What Data Says about TechCrunch

In San Francisco, “buzzwords” like AI, Internet of Things, and impact are thrown around a lot. However, for each industry, who are the most influential players? That was the question I strived to figure out, and decided to scour the world’s most prolific online source for everything startups and technology: TechCrunch. So what buzzwords connect the articles in TechCrunch together for each category of startup?

I soon realized TechCrunch does not have an API to do any analysis for their articles upon articles of valuable information. No problem. With Major lazor, a pair of headphones, and some Peets Coffee, I set out to get that data.

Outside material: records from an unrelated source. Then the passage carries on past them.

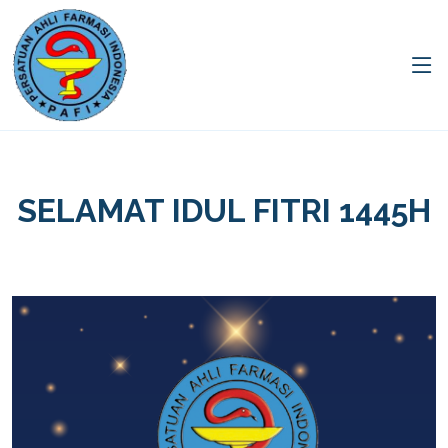
SELAMAT IDUL FITRI 1445H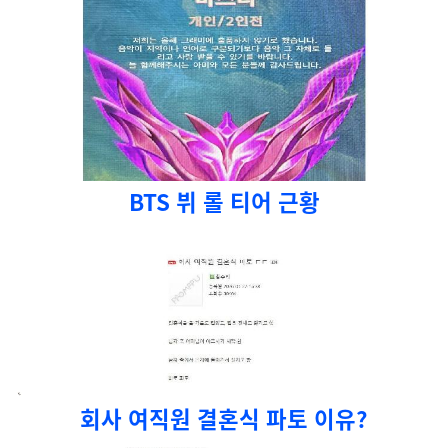
BTS 뷔 롤 티어 근황
회사 여직원 결혼식 파토 이유?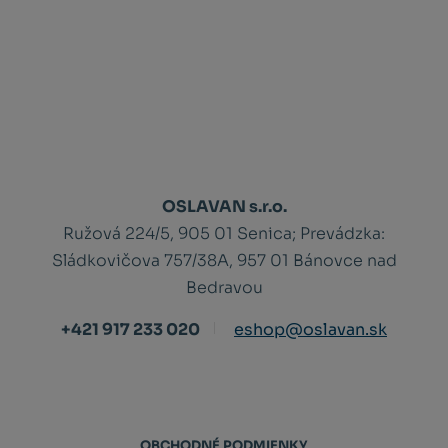
OSLAVAN s.r.o.
Ružová 224/5, 905 01 Senica;
Prevádzka:
Sládkovičova 757/38A, 957 01 Bánovce nad
Bedravou
+421 917 233 020
eshop@oslavan.sk
OBCHODNÉ PODMIENKY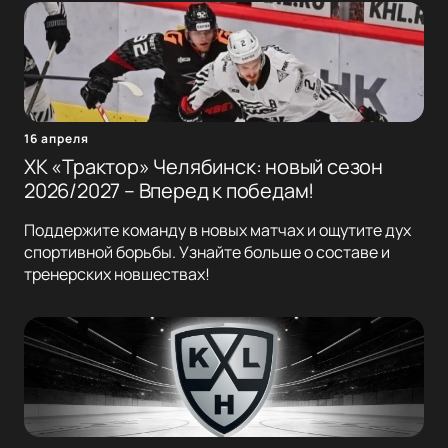
16 апреля
ХК «Трактор» Челябинск: новый сезон
2026/2027 – Вперед к победам!
Поддержите команду в новых матчах и ощутите дух
спортивной борьбы. Узнайте больше о составе и
тренерских новшествах!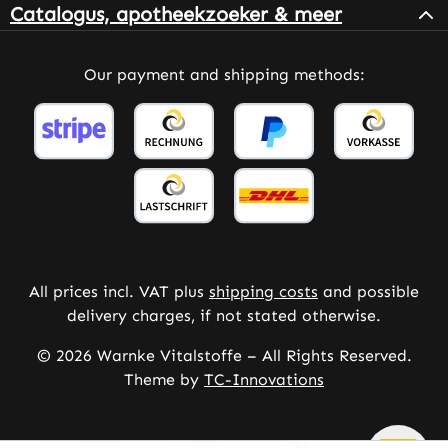
Catalogus, apotheekzoeker & meer
Our payment and shipping methods:
All prices incl. VAT plus
shipping costs
and possible
delivery charges, if not stated otherwise.
© 2026 Warnke Vitalstoffe – All Rights Reserved.
Theme by
TC-Innovations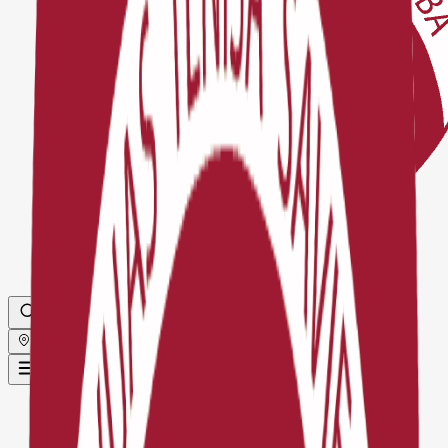
Globāls
Sākums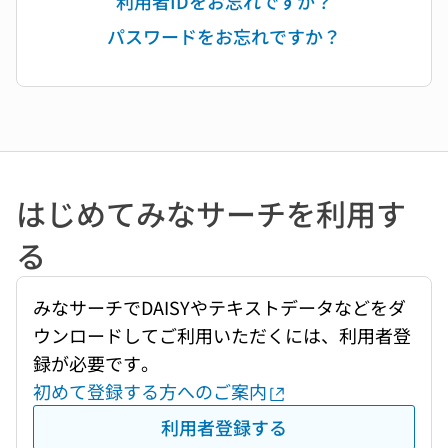
利用者IDをお忘れですか？
パスワードをお忘れですか？
はじめてみなサーチを利用す
る
みなサーチでDAISYやテキストデータなどをダ
ウンロードしてご利用いただくには、利用者登
録が必要です。
初めて登録する方へのご案内
利用者登録する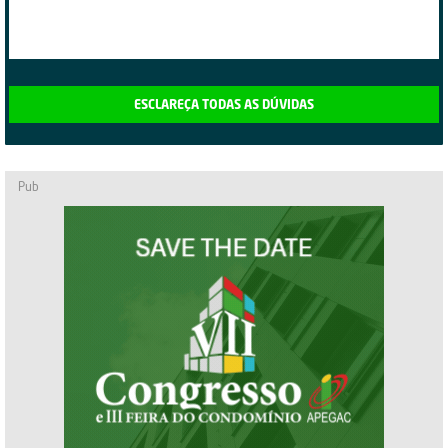
ESCLAREÇA TODAS AS DÚVIDAS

My friend Mark Surnin and I wrote a simple script to extract all the articles links to a TechCrunch category.. I extended and fixed up geograpy2 using some NLTK and POS-tagging to get the nouns from each article, in an attempt to see which nouns were most popular across categories of tech.

The results?

Across all of the various categories, one thing stood clear: big companies ruled the space, with Google, Apple, and Microsoft snagging the most facetime in TechCrunch’s articles. For Artificial-intelligence, events and break-throughs such as Mayhem, Watson, CSC, and CTF stood out (find out more about them here, here, and here respectively). Surprisingly (to me), Apple took third place. IoT, surprisingly, also took a pretty high chunk.

When it came to Enterprise, the distribution of nouns were more evenly distributed, with Microsoft leading the way (not surprisingly).Technologies such as the iPad, Android, and Google came next, while the rest of the nouns were filled with companies that we all know and love.

The surprise came in E-Commerce, featured above, which was a lot more varied. In terms of geographical location, E-Commerce was the only category with more than just the US on top, with China and India pretty prominent on the map. Craves, an IOS app, snagged one of the top spots, securing 1.4% of the nouns present in the E-Commerce tag (yes, no one noun dominated the entirity of TechCrunch). The key players here were also very different, with older companies such as Walmart and Amazon, as well as startup Flipkart.

Using similar analysis, IoT was dominated evenly between a group of companies that included Intel, Cisco, Samsung, Apple, Amazon, and Google, as well as technologies such as M2M and HaaS.

Verdict? Amazon and Google wins in terms of face-time, and E-commerce seem the most geographically diverse. Pretty touche, given that my first blog involved showing that E-Commerce is the most prevalent startup industry for emerging economies.

Anyhow, that’s the interesting tid-bit for this afternoon. I’ve also exposed the code if you want to pull some article links or nouns and do some of your own analysis with data from Techcrunch here, enjoy!